Each week, we invite a different intuitive to answer a question from a reader. If you'd like to submit a question for Rose please email her directly.Free Advice from Animal Reiki Shaman, Rose De Dan
My cat, Kit, is a year and a half. He has been sick the past three days and has done nothing but sleep. I refuse to take him to the vet only because I believe there are more natural ways of healing. I know he is strong but it pains me to see him so weak. I want to help but I'm not even sure it is a physical illness. It feels to me as though he is emotionally sick and I was wondering if you had any advice for me. I love him so deeply and I want to help. Thank you. Kathryn
Dear Kathryn, while I appreciate your desire to let nature take its course, that is not necessarily what is meant by natural healing, which uses various methods to support the healing process. My suggested approach for nurturing Kit's healing process would be different.
My long-standing policy for my practice has been to require that the potential client has explored finding answers through a veterinary diagnosis. Until they have done so I will not do a session with their animal companion.
And I follow the same policy with my own animals, I keep a close eye on any changes in eating and other behaviors and if they do not return to normal within two meals I start considering my options, and one of those is definitely a vet visit.
My reasoning is quite simple--I believe in the best of both worlds. Western or allopathic medicine, whether for animals or people, has some very important features, such as trained observation, testing and diagnosis by process of elimination.
It is important to understand what you are dealing with, or what you are not, such as whether a change in behavior indicates a physical or emotional issue (most often it is physical).
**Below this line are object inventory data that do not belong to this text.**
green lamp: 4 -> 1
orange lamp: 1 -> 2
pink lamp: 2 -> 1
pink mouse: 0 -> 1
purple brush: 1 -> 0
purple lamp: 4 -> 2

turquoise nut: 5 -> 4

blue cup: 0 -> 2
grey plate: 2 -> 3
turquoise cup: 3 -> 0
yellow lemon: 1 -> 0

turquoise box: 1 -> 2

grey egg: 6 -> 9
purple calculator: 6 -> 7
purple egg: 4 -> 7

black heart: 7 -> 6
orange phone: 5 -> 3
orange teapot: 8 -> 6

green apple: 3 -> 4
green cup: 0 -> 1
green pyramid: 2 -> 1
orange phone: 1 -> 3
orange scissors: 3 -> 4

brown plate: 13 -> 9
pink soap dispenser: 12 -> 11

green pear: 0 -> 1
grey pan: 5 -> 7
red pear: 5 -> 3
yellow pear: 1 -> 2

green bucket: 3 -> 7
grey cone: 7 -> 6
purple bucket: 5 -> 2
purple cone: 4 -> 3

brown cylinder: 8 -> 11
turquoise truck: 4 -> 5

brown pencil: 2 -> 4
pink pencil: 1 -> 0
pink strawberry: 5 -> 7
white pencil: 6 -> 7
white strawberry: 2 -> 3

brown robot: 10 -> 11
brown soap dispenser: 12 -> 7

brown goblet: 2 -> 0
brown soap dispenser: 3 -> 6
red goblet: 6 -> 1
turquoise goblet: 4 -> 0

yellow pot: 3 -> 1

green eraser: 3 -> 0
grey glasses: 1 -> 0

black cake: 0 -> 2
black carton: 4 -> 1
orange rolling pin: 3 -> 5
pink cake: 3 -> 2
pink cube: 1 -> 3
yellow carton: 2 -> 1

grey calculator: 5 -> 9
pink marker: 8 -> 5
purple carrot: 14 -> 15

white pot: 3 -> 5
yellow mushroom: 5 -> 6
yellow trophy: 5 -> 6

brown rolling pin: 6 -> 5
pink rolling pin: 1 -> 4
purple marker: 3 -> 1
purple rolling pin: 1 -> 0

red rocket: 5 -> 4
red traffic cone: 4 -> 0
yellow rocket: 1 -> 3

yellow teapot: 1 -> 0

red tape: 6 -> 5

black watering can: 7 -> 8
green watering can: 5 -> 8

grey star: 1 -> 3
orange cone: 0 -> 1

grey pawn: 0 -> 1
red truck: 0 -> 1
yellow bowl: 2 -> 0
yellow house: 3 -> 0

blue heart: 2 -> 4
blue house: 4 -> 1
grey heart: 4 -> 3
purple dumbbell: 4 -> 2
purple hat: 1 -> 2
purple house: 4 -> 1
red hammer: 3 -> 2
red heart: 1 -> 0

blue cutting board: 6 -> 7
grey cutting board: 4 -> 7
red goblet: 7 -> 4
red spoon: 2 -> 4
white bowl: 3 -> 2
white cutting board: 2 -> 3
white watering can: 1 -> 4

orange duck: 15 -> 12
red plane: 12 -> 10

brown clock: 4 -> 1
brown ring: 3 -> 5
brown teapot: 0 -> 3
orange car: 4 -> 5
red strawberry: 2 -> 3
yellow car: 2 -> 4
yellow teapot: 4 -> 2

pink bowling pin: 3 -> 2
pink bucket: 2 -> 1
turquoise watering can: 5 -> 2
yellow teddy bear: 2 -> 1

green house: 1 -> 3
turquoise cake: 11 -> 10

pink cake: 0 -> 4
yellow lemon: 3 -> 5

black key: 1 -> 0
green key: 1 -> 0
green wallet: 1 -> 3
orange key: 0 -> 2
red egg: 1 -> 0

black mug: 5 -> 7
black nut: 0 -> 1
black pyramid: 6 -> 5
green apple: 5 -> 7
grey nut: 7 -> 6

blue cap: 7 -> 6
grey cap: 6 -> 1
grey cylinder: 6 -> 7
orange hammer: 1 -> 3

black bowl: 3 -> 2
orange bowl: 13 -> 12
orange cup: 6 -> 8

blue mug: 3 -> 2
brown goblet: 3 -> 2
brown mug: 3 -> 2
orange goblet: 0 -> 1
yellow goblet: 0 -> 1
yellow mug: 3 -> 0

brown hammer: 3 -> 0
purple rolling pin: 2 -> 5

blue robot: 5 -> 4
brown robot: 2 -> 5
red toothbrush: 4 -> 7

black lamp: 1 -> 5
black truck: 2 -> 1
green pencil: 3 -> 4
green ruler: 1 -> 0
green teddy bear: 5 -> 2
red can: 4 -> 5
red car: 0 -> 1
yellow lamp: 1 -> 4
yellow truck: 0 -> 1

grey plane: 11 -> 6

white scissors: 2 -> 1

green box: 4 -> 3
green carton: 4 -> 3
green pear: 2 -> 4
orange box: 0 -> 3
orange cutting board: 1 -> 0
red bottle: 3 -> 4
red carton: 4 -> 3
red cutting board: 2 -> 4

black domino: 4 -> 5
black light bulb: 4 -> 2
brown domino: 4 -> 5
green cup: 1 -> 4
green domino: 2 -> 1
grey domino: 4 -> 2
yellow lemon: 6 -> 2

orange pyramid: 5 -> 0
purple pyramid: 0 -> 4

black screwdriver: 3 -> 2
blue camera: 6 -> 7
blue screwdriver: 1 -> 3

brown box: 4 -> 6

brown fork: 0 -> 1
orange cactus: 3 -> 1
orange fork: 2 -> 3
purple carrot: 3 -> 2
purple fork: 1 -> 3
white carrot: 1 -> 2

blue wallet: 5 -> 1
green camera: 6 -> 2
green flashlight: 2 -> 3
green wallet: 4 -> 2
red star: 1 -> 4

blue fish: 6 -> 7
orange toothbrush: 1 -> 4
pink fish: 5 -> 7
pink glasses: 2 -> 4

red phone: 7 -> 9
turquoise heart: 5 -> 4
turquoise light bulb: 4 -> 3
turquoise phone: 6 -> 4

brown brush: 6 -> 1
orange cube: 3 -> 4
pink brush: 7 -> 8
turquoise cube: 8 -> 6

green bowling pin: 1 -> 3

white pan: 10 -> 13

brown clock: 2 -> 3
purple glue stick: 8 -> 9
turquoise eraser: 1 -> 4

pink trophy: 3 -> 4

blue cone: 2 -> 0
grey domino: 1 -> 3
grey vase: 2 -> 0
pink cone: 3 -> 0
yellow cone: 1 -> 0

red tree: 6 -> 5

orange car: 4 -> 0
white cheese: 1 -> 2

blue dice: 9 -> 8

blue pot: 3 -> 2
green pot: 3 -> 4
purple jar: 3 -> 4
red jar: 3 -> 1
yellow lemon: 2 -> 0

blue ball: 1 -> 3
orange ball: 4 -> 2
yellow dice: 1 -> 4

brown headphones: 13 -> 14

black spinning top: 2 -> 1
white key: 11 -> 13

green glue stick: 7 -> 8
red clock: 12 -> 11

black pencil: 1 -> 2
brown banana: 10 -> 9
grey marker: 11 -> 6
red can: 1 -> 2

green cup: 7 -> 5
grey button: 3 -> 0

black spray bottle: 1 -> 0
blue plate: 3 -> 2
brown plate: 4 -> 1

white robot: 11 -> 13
When you have a diagnosis you can support your companion with the best approaches, which could involve combinations from both worlds.
For example, sometimes the only answer, when there is deep infection, is the administration of an antibiotic. There are few remedies in nature whether energetic or herbal that can equal the infection-fighting benefits of antibiotics when they are truly needed, and none that I know of that can do it as quickly. And speed spares needless suffering.
Continuing with the example of infection as the diagnosis and antibiotics as the chosen western remedy, you can then offer additional support with appropriate complementary modalities such as Reiki or acupuncture to boost the immune system, and supplements such as probiotics to support the digestive system (antibiotics tend to eliminate the good, the bad, and the ugly bacteria).
Many vets are okay with the client asking questions--wanting to learn and to make the best choices possible--and if yours isn't I would suggest a new one. I have found that most non-holistic vets are usually open to the client's use of holistic supportive measures since they truly care about the well-being of their furry (or not so furry) patients, and simply want them to get well. Vets and western medicine are not the enemy, what is causing the illness, is.
By law I cannot diagnose nor offer remedies, but I can say that if Kit were my cat I would not wait any longer to take him in to the vet. Three days is a long time, especially at his young age, to be doing nothing but sleeping. And if he is not eating or drinking, is vomiting or having diarrhea, he may be seriously dehydrated. The longer you wait the more the risk increases that if it is something serious it may be more difficult to turn around.
Best wishes to you both for a positive outcome.
Rose De Dan,
Animal Reiki ShamanDisclaimer: Rose De Dan shares insights derived from spirit and through animal communication. Any advice she offers is not meant as a substitute for veterinary care.